Of course, there are exceptions – and we have several exceptions in the room tonight from King’s School of Education, Communication and Society. For example, Dr Mel Cooke’s work with teachers of English to speakers of other languages. Or Dr Tania de St Croix’s work with youth work professionals. Both integrating close and mutually beneficial engagements with educational professionals in the context of critical analyses of society. And there are, of course, others I don’t have time to name. But generally-speaking, my view is that academics in English university departments of education, particularly in the context of teacher education, have not even started to renegotiate the terms of engagement with practice, with the professional fields we (at least officially) have obligations to work with every day.
It is the fourth of July today. So before we go home to watch the military parade in Washington DC on the television, I will end by referring to a figure that Melissa quotes from in Life Lessons, John Adams, the second President of the United States. Adams’ famous letter to a British reformer in 1785 is often quoted to remind us of the purpose of public education (something the revolutionary United States took much more seriously than Great Britain, for understandable reasons) and the duty of government to secure this obligation:
The whole people must take upon themselves the education of the whole people and will be willing to bear the expense of it. …[Schools] not founded by a charitable individual but maintained at the public expense of the people themselves.

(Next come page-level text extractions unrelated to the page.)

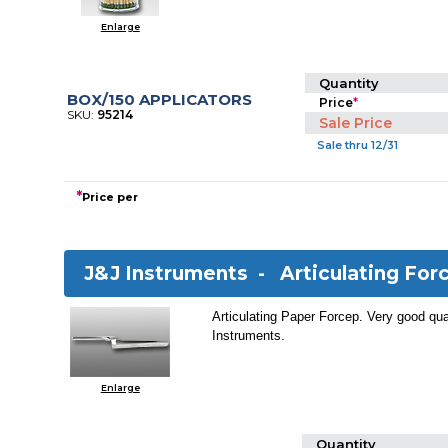
Enlarge
Quantity
BOX/150 APPLICATORS
Price
*
SKU:
95214
Sale Price
Sale thru 12/31
*
Price per
J&J Instruments -
Articulating For
Articulating Paper Forcep. Very good qua
Instruments.
Enlarge
Quantity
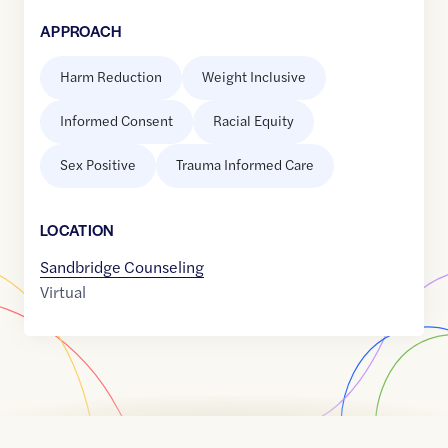
APPROACH
Harm Reduction
Weight Inclusive
Informed Consent
Racial Equity
Sex Positive
Trauma Informed Care
LOCATION
Sandbridge Counseling
Virtual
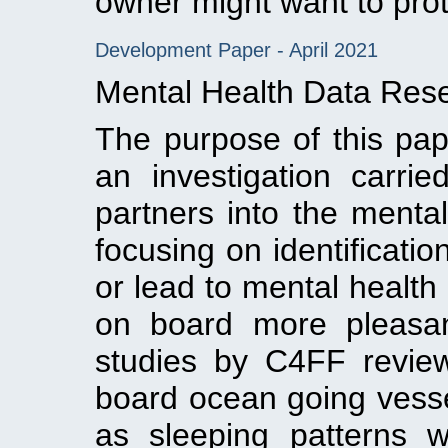
owner might want to prot
Development Paper - April 2021
Mental Health Data Rese
The purpose of this pap
an investigation carr
partners into the menta
focusing on identificati
or lead to mental health 
on board more pleasan
studies by C4FF reviewin
board ocean going vesse
as sleeping patterns 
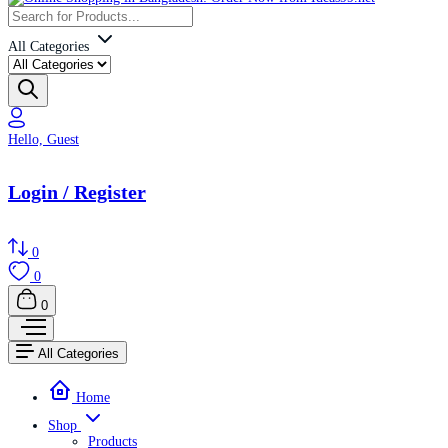
All Categories
Hello, Guest
Login / Register
0
0
0
All Categories
Home
Shop
Products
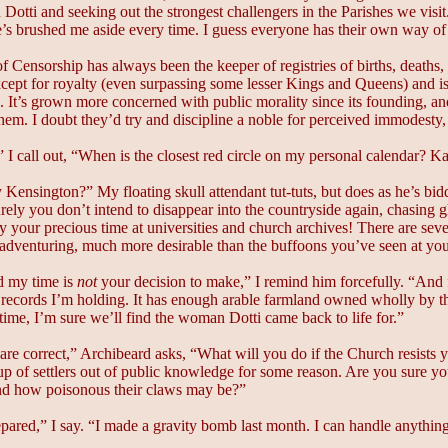
 Dotti and seeking out the strongest challengers in the Parishes we visit
he’s brushed me aside every time. I guess everyone has their own way of
 Censorship has always been the keeper of registries of births, deaths, an
ept for royalty (even surpassing some lesser Kings and Queens) and is t
 It’s grown more concerned with public morality since its founding, a
them. I doubt they’d try and discipline a noble for perceived immodesty, b
 I call out, “When is the closest red circle on my personal calendar? Ka
Kensington?” My floating skull attendant tut-tuts, but does as he’s 
ely you don’t intend to disappear into the countryside again, chasing g
ay your precious time at universities and church archives! There are sev
dventuring, much more desirable than the buffoons you’ve seen at your
 my time is
not
your decision to make,” I remind him forcefully. “And f
 records I’m holding. It has enough arable farmland owned wholly by t
 time, I’m sure we’ll find the woman Dotti came back to life for.”
are correct,” Archibeard asks, “What will you do if the Church resists y
up of settlers out of public knowledge for some reason. Are you sure y
and how poisonous their claws may be?”
epared,” I say. “I made a gravity bomb last month. I can handle anythin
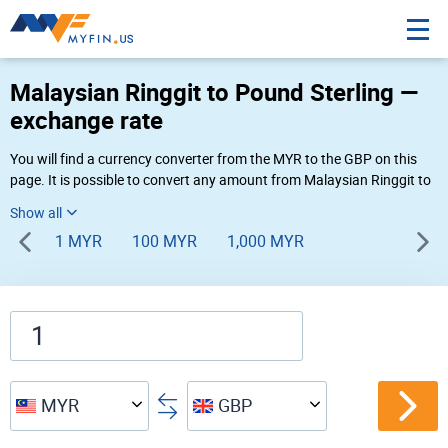
Malaysian Ringgit to Pound Sterling —
exchange rate
You will find a currency converter from the MYR to the GBP on this
page. It is possible to convert any amount from Malaysian Ringgit to
Pound Sterling (RN to £) using Myfin currency converter at the live
rates of 03:29 AM 08-09-2026.
1 MYR
100 MYR
1,000 MYR
MYR
GBP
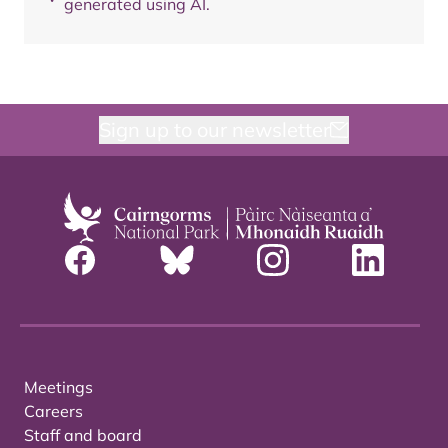
generated using AI.
Sign up to our newsletter
Meetings
Careers
Staff and board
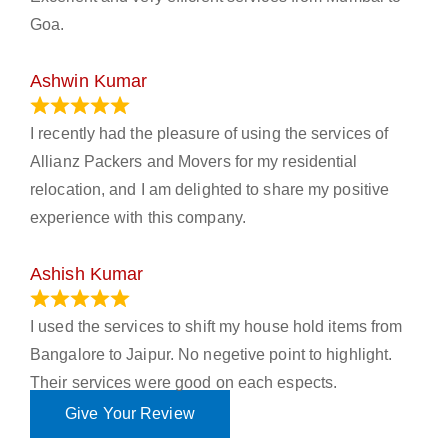
Goa.
Ashwin Kumar
November 23, 2023
I recently had the pleasure of using the services of
Allianz Packers and Movers for my residential
relocation, and I am delighted to share my positive
experience with this company.
Ashish Kumar
June 18, 2023
I used the services to shift my house hold items from
Bangalore to Jaipur. No negetive point to highlight.
Their services were good on each espects.
Give Your Review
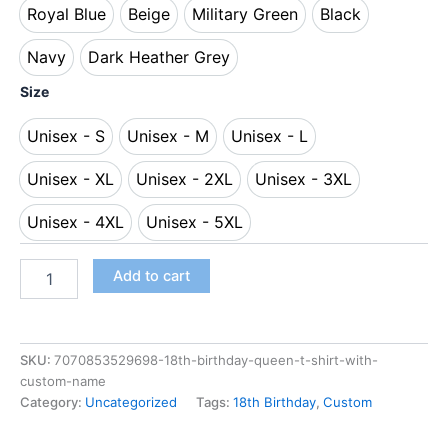
Royal Blue
Beige
Military Green
Black
Royal Blue
Beige
Military Green
Black
Navy
Dark Heather Grey
Navy
Dark Heather Grey
Size
Unisex - S
Unisex - M
Unisex - L
Unisex - S
Unisex - M
Unisex - L
Unisex - XL
Unisex - 2XL
Unisex - 3XL
Unisex - XL
Unisex - 2XL
Unisex - 3XL
Unisex - 4XL
Unisex - 5XL
Unisex - 4XL
Unisex - 5XL
Add to cart
SKU:
7070853529698-18th-birthday-queen-t-shirt-with-
custom-name
Category:
Uncategorized
Tags:
18th Birthday
,
Custom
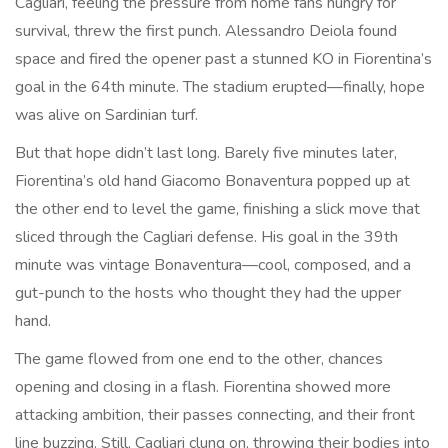
Cagliari, feeling the pressure from home fans hungry for
survival, threw the first punch. Alessandro Deiola found
space and fired the opener past a stunned KO in Fiorentina’s
goal in the 64th minute. The stadium erupted—finally, hope
was alive on Sardinian turf.
But that hope didn’t last long. Barely five minutes later,
Fiorentina’s old hand Giacomo Bonaventura popped up at
the other end to level the game, finishing a slick move that
sliced through the Cagliari defense. His goal in the 39th
minute was vintage Bonaventura—cool, composed, and a
gut-punch to the hosts who thought they had the upper
hand.
The game flowed from one end to the other, chances
opening and closing in a flash. Fiorentina showed more
attacking ambition, their passes connecting, and their front
line buzzing. Still, Cagliari clung on, throwing their bodies into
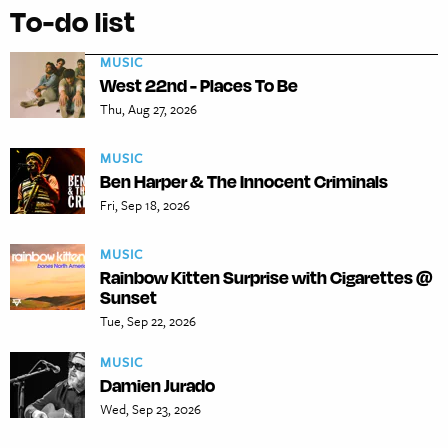
To-do list
MUSIC
West 22nd - Places To Be
Thu, Aug 27, 2026
MUSIC
Ben Harper & The Innocent Criminals
Fri, Sep 18, 2026
MUSIC
Rainbow Kitten Surprise with Cigarettes @
Sunset
Tue, Sep 22, 2026
MUSIC
Damien Jurado
Wed, Sep 23, 2026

John Adams also wrote the constitution of the Commonwealth of Massachusetts that included, in its original draft, a ‘paragraph on education’ that might count as a very early example of formal education policy in English. Adams’ ‘paragraph on education’ called for the diffusion of virtues and values as well as knowledge generally ‘among the body of the people’ not because it would necessarily improve their individual economic wealth but because it was ‘necessary for the preservation of their rights and liberties’. The ‘duty of legislatures’ was to uphold this entitlement to public (rather than ‘state’) education because it was one of the principal ways through which the publics themselves were constituted. And the ‘whole people’ had to take on this responsibility and burden and use their agency to shape it. The people had to ‘own’ (in more than one sense of the word) public education.
To return to Melissa’ lecture, I want to repeat something she said early on: ‘We are witnessing the slow drift of public education from public hands. We need to bring public education back into public hands.’ That is the strongest and most fundamental message for me from this lecture and one that I believe we have to attend to urgently, whether we like the word ‘crisis’ or not.